## PASSAGE
—————

On my x1e device, all submissions were somehow going into only a single
ring, even the compositor's. Not sure why. So effectively preemption was
not really exercised. I had to force one of the two benchmark I ran
using the "highprio" mesa debug flag force submittions to ring 0.

If possible it is a good idea to check the new preemption traces to
ensure preemption kicks in.

—————

Collected data entries:
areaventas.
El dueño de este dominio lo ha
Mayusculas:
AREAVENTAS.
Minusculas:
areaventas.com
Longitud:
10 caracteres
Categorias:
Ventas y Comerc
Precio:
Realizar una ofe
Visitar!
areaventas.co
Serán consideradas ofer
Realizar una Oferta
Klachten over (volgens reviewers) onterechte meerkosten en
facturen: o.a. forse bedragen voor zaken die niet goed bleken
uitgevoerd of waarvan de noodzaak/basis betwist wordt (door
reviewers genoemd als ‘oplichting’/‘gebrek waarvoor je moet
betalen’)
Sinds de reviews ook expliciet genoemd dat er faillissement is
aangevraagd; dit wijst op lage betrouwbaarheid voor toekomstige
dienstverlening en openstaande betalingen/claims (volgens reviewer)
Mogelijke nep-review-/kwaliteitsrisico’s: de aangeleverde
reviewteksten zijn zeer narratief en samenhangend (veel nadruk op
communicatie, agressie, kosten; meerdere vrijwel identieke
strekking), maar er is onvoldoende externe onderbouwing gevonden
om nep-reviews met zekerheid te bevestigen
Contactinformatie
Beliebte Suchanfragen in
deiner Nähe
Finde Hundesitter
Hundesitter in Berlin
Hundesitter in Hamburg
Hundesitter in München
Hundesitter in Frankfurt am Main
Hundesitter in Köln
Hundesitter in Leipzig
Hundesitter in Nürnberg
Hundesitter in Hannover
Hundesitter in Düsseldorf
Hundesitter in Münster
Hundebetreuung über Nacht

—————

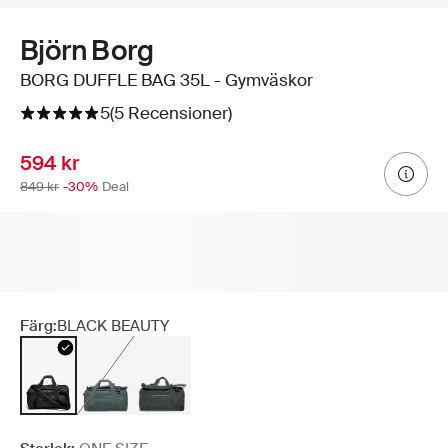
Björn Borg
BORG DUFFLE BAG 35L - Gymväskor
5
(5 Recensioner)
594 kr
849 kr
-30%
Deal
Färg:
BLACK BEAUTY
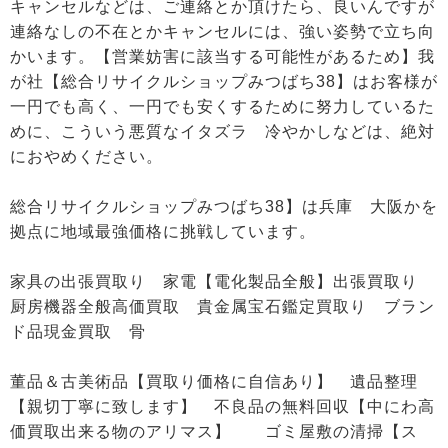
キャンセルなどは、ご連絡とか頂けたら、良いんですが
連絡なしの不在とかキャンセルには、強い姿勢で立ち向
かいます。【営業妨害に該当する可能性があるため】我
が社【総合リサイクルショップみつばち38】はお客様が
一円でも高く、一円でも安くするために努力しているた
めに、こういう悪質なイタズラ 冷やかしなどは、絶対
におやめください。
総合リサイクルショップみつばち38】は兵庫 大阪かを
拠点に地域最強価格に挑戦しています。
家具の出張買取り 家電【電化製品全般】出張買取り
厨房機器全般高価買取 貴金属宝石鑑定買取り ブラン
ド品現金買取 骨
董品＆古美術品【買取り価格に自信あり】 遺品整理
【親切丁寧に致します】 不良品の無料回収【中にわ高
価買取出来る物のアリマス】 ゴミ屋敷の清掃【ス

—————

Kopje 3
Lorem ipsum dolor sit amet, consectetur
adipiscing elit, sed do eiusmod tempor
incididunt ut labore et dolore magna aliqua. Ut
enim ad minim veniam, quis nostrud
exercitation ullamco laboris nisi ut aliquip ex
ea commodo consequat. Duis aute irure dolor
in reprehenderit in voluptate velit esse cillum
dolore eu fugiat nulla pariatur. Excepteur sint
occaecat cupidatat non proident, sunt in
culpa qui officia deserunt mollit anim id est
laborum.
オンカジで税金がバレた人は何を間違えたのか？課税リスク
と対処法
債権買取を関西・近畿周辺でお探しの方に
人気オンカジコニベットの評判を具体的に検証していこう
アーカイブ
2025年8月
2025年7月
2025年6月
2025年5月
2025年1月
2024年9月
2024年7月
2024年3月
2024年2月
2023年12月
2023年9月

—————

Please continue the passage on ring preemption testing, starting right after its last sentence.

## ANSWER
-Akhil

> Thanks,
> Neil
Rob Clark Sept. 20, 2024, 5:17 p.m. UTC | #3
On Fri, Sep 20, 2024 at 9:15 AM Akhil P Oommen <quic_akhilpo@quicinc.com> wrote:
>
> On Wed, Sep 18, 2024 at 08:39:30AM -0700, Rob Clark wrote:
> > On Wed, Sep 18, 2024 at 12:46 AM Neil Armstrong
> > <neil.armstrong@linaro.org> wrote:
> > >
> > > Hi,
> > >
> > > On 17/09/2024 13:14, Antonino Maniscalco wrote:
> > > > This series implements preemption for A7XX targets, which allows the GPU to
> > > > switch to an higher priority ring when work is pushed to it, reducing latency
> > > > for high priority submissions.
> > > >
> > > > This series enables L1 preemption with skip_save_restore which requires
> > > > the following userspace patches to function:
> > > >
> > > > https://gitlab.freedesktop.org/mesa/mesa/-/merge_requests/30544
> > > >
> > > > A flag is added to `msm_submitqueue_create` to only allow submissions
> > > > from compatible userspace to be preempted, therefore maintaining
> > > > compatibility.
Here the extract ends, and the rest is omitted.